On May 16th, Raul and I were invited by our friends at the George Washington University Law Clinic to attend the GW graduation on the National Mall here in Washington. It was a chance for us to help celebrate the tremendous accomplishments of the 2010 class. First Lady Michelle Obama was the graduation speaker. She delivered an inspiring speech that articulated the importance of community service and echoed the ideals on which UBELONG is built.
Against the spectacular backdrop of the Capitol, she began her address by noting that now, more than ever, we must look beyond our borders and view ourselves as part of the global community. As she told the graduates:
“You understand things that perhaps your parents and I even [didn’t] always have to consider when our world was still separated by walls of concrete and communication. That we are no longer isolated from what happens on the other side of the world. That it’s in our best interest to look beyond our immediate self-interest, and look out for one another globally. That so many of today’s challenges are borderless, from the economy to terrorism to climate change, and that solving those problems demands cooperation with others.”
She then reflected a fundamental piece of the UBELONG mission, that international volunteering, in facilitating people-to-people interaction, can be a powerful catalyst for breaking barriers and encouraging problem-solving and understanding. She noted:
“When we just make that effort to engage with one another, when we share our stories, we begin to build familiarity that often ultimately softens mistrust. We begin to see ourselves in one another. We begin to realize that the forces that bind us are so much more powerful than the forces that blind us. And because many of you already serve around the world, this class knows firsthand that each one of those interactions in the world has the power to start a chain reaction. Every child that learns to read can teach another. Every girl taught that she has power inspires dozens of others. Every school built improves thousands of lives.”
Next she described the effects that volunteering can have on volunteers themselves. First she addressed the professional benefits:
“Serving abroad will make you stronger, more competitive, a more valuable asset for a career in the public or private sectors. Just talk to any of your colleagues who have spent some time abroad. And one of the first things they’ll tell you, for example, is that you’ll never learn a language or develop self-reliance as quickly as you will when you’re on your own in a foreign country!”

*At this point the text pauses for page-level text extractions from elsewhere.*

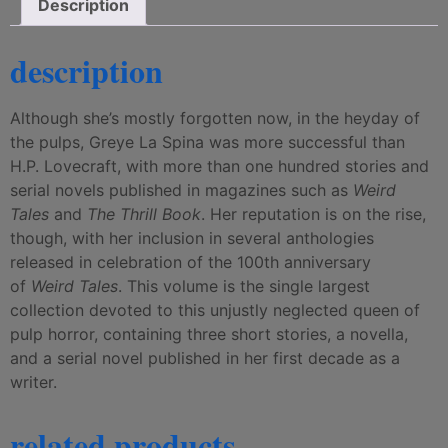
Description
description
Although she’s mostly forgotten now, in the heyday of
the pulps, Greye La Spina was more successful than
H.P. Lovecraft, with more than one hundred stories and
serial novels published in magazines such as
Weird
Tales
and
The Thrill Book
. Her reputation is on the rise,
though, with her inclusion in several anthologies
released in celebration of the 100th anniversary
of
Weird Tales
. This volume is the single largest
collection devoted to this unjustly neglected queen of
pulp horror, containing three short stories, a novella,
and a serial novel published in her first decade as a
writer.
related products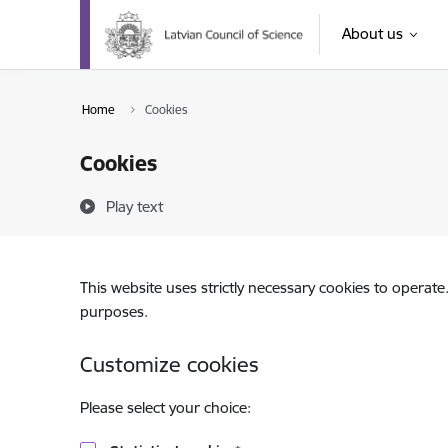
Skip to page content
About us
Home
Cookies
Cookies
Play text
This website uses strictly necessary cookies to operate
purposes.
Customize cookies
Please select your choice:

And then she extolled the personal benefits of international volunteering in a manner that really highlighted the transformational power of volunteering. As Raul and I have discovered from our own personal experiences, volunteering abroad is as much about physical travel as it is about the mental journey that it brings. Volunteering empowers you to step out of your comfort zone, discover new horizons and share your energy and talent to make a difference. New experiences enrich your perspectives and stretch your mind. And, when all is said and done, the greatest impact that you make in volunteering is probably really on yourself. As Obama noted that morning:
“Engaging with the world doesn’t just change the course of other people’s lives -– it may change the course of yours, too. You may just find that pivot point that you’ve been looking for, or maybe one that you didn’t even expect at all.”